HANCOCK COUNTY — The county has entered into an agreement with a developer outlining incentives and payments to the county regarding a 10-building business park with structures totaling nearly 6 million square feet.

Indianapolis-based GDI Construction is developing its East 70 Logistics Park on the north side of County Road 400N west of Mt. Comfort Road. Plans were already in place for five industrial logistics buildings, two of which are complete, and plans for five more were recently added.

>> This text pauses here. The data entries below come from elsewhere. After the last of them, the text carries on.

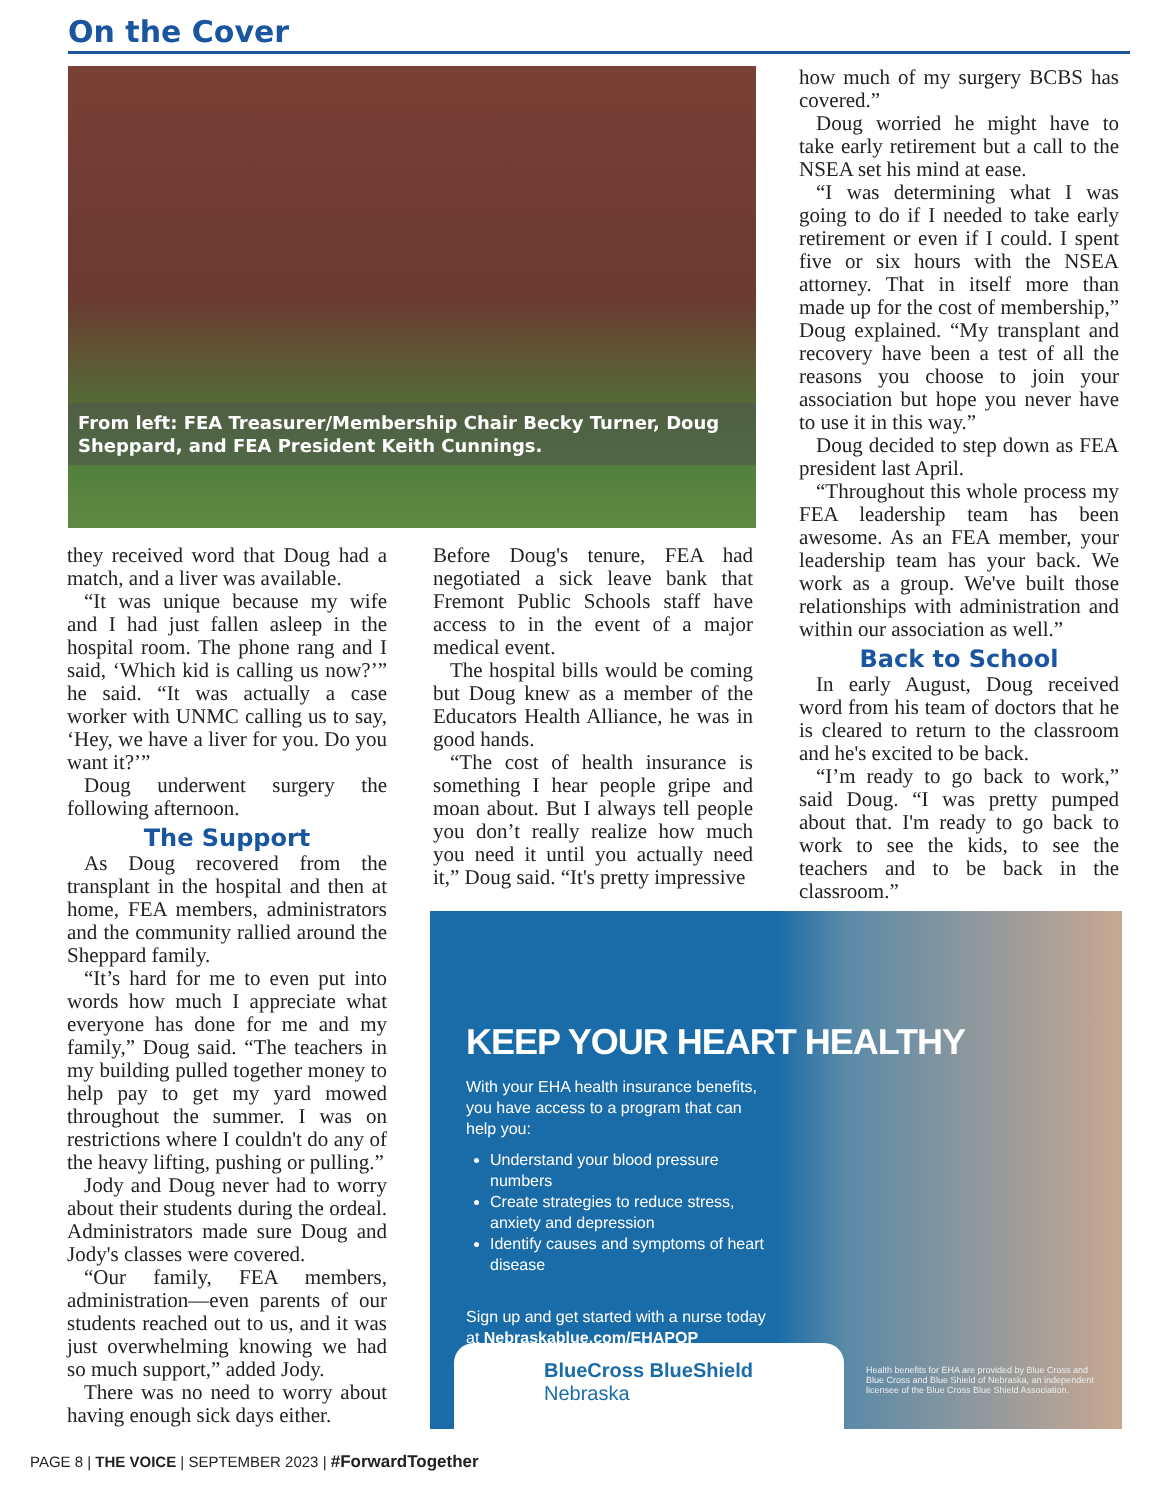On the Cover
From left: FEA Treasurer/Membership Chair Becky Turner, Doug Sheppard, and FEA President Keith Cunnings.
they received word that Doug had a match, and a liver was available.
“It was unique because my wife and I had just fallen asleep in the hospital room. The phone rang and I said, ‘Which kid is calling us now?’” he said. “It was actually a case worker with UNMC calling us to say, ‘Hey, we have a liver for you. Do you want it?’”
Doug underwent surgery the following afternoon.
The Support
As Doug recovered from the transplant in the hospital and then at home, FEA members, administrators and the community rallied around the Sheppard family.
“It’s hard for me to even put into words how much I appreciate what everyone has done for me and my family,” Doug said. “The teachers in my building pulled together money to help pay to get my yard mowed throughout the summer. I was on restrictions where I couldn't do any of the heavy lifting, pushing or pulling.”
Jody and Doug never had to worry about their students during the ordeal. Administrators made sure Doug and Jody's classes were covered.
“Our family, FEA members, administration—even parents of our students reached out to us, and it was just overwhelming knowing we had so much support,” added Jody.
There was no need to worry about having enough sick days either.
Before Doug's tenure, FEA had negotiated a sick leave bank that Fremont Public Schools staff have access to in the event of a major medical event.
The hospital bills would be coming but Doug knew as a member of the Educators Health Alliance, he was in good hands.
“The cost of health insurance is something I hear people gripe and moan about. But I always tell people you don’t really realize how much you need it until you actually need it,” Doug said. “It's pretty impressive
how much of my surgery BCBS has covered.”
Doug worried he might have to take early retirement but a call to the NSEA set his mind at ease.
“I was determining what I was going to do if I needed to take early retirement or even if I could. I spent five or six hours with the NSEA attorney. That in itself more than made up for the cost of membership,” Doug explained. “My transplant and recovery have been a test of all the reasons you choose to join your association but hope you never have to use it in this way.”
Doug decided to step down as FEA president last April.
“Throughout this whole process my FEA leadership team has been awesome. As an FEA member, your leadership team has your back. We work as a group. We've built those relationships with administration and within our association as well.”
Back to School
In early August, Doug received word from his team of doctors that he is cleared to return to the classroom and he's excited to be back.
“I’m ready to go back to work,” said Doug. “I was pretty pumped about that. I'm ready to go back to work to see the kids, to see the teachers and to be back in the classroom.”
KEEP YOUR HEART HEALTHY
With your EHA health insurance benefits, you have access to a program that can help you:
Understand your blood pressure numbers
Create strategies to reduce stress, anxiety and depression
Identify causes and symptoms of heart disease
Sign up and get started with a nurse today at Nebraskablue.com/EHAPOP
BlueCross BlueShield
Nebraska
Health benefits for EHA are provided by Blue Cross and Blue Cross and Blue Shield of Nebraska, an independent licensee of the Blue Cross Blue Shield Association.
PAGE 8 | THE VOICE | SEPTEMBER 2023 | #ForwardTogether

County officials already approved tax breaks for the park’s first five buildings before starting its recent development incentive process involving economic development agreements. Ten-year real property tax abatements for the latter five are outlined in an agreement adopted earlier this week. The agreement also calls for GDI to pay economic development payments to the county, which can be used for capital or operating costs for emergency management, 911, police, fire, other public safety services, educational services or any other lawful purpose.

The agreement estimates the five properties will bring in nearly $23 million in real property taxes and economic development payments throughout their respective 10-year periods, about half of what the county would be estimated to get without the incentives.

Of the funds estimated for the county, nearly $11.5 million would be from economic development payments for public safety and schools.

The agreement also calls for GDI to issue over $8 million in bonds to fund infrastructure improvements needed for the park. Half of the real property taxes generated by all of the park’s buildings will go toward paying off the debt.

Hancock County is contributing $1 million toward the park’s infrastructure as well from its economic development income tax fund, which will also be reimbursed from taxes generated by the park.

John Jessup, president of the Hancock County Board of Commissioners, said the agreement allows the county to free up money that otherwise wouldn’t be accessible due to development contributing toward the county exceeding the limit at which the state allows budgets to grow. That drives down property tax rates, but not in a meaningful way for most homeowners, as their properties are already at the 1% tax caps. Instead, the benefit of the tax rate drop is felt more by commercial properties and leads to less money available to county government.

“But doing it this way helps us keep the tax rates up closer to what they should be, and we’re able to capture it in a way that allows us to be able to make better investments in public safety and roads,” Jessup said of the economic development agreement.

The agreement was the fourth to be adopted by the county, followed by three with Exeter Property Group last month. Others are in preparation.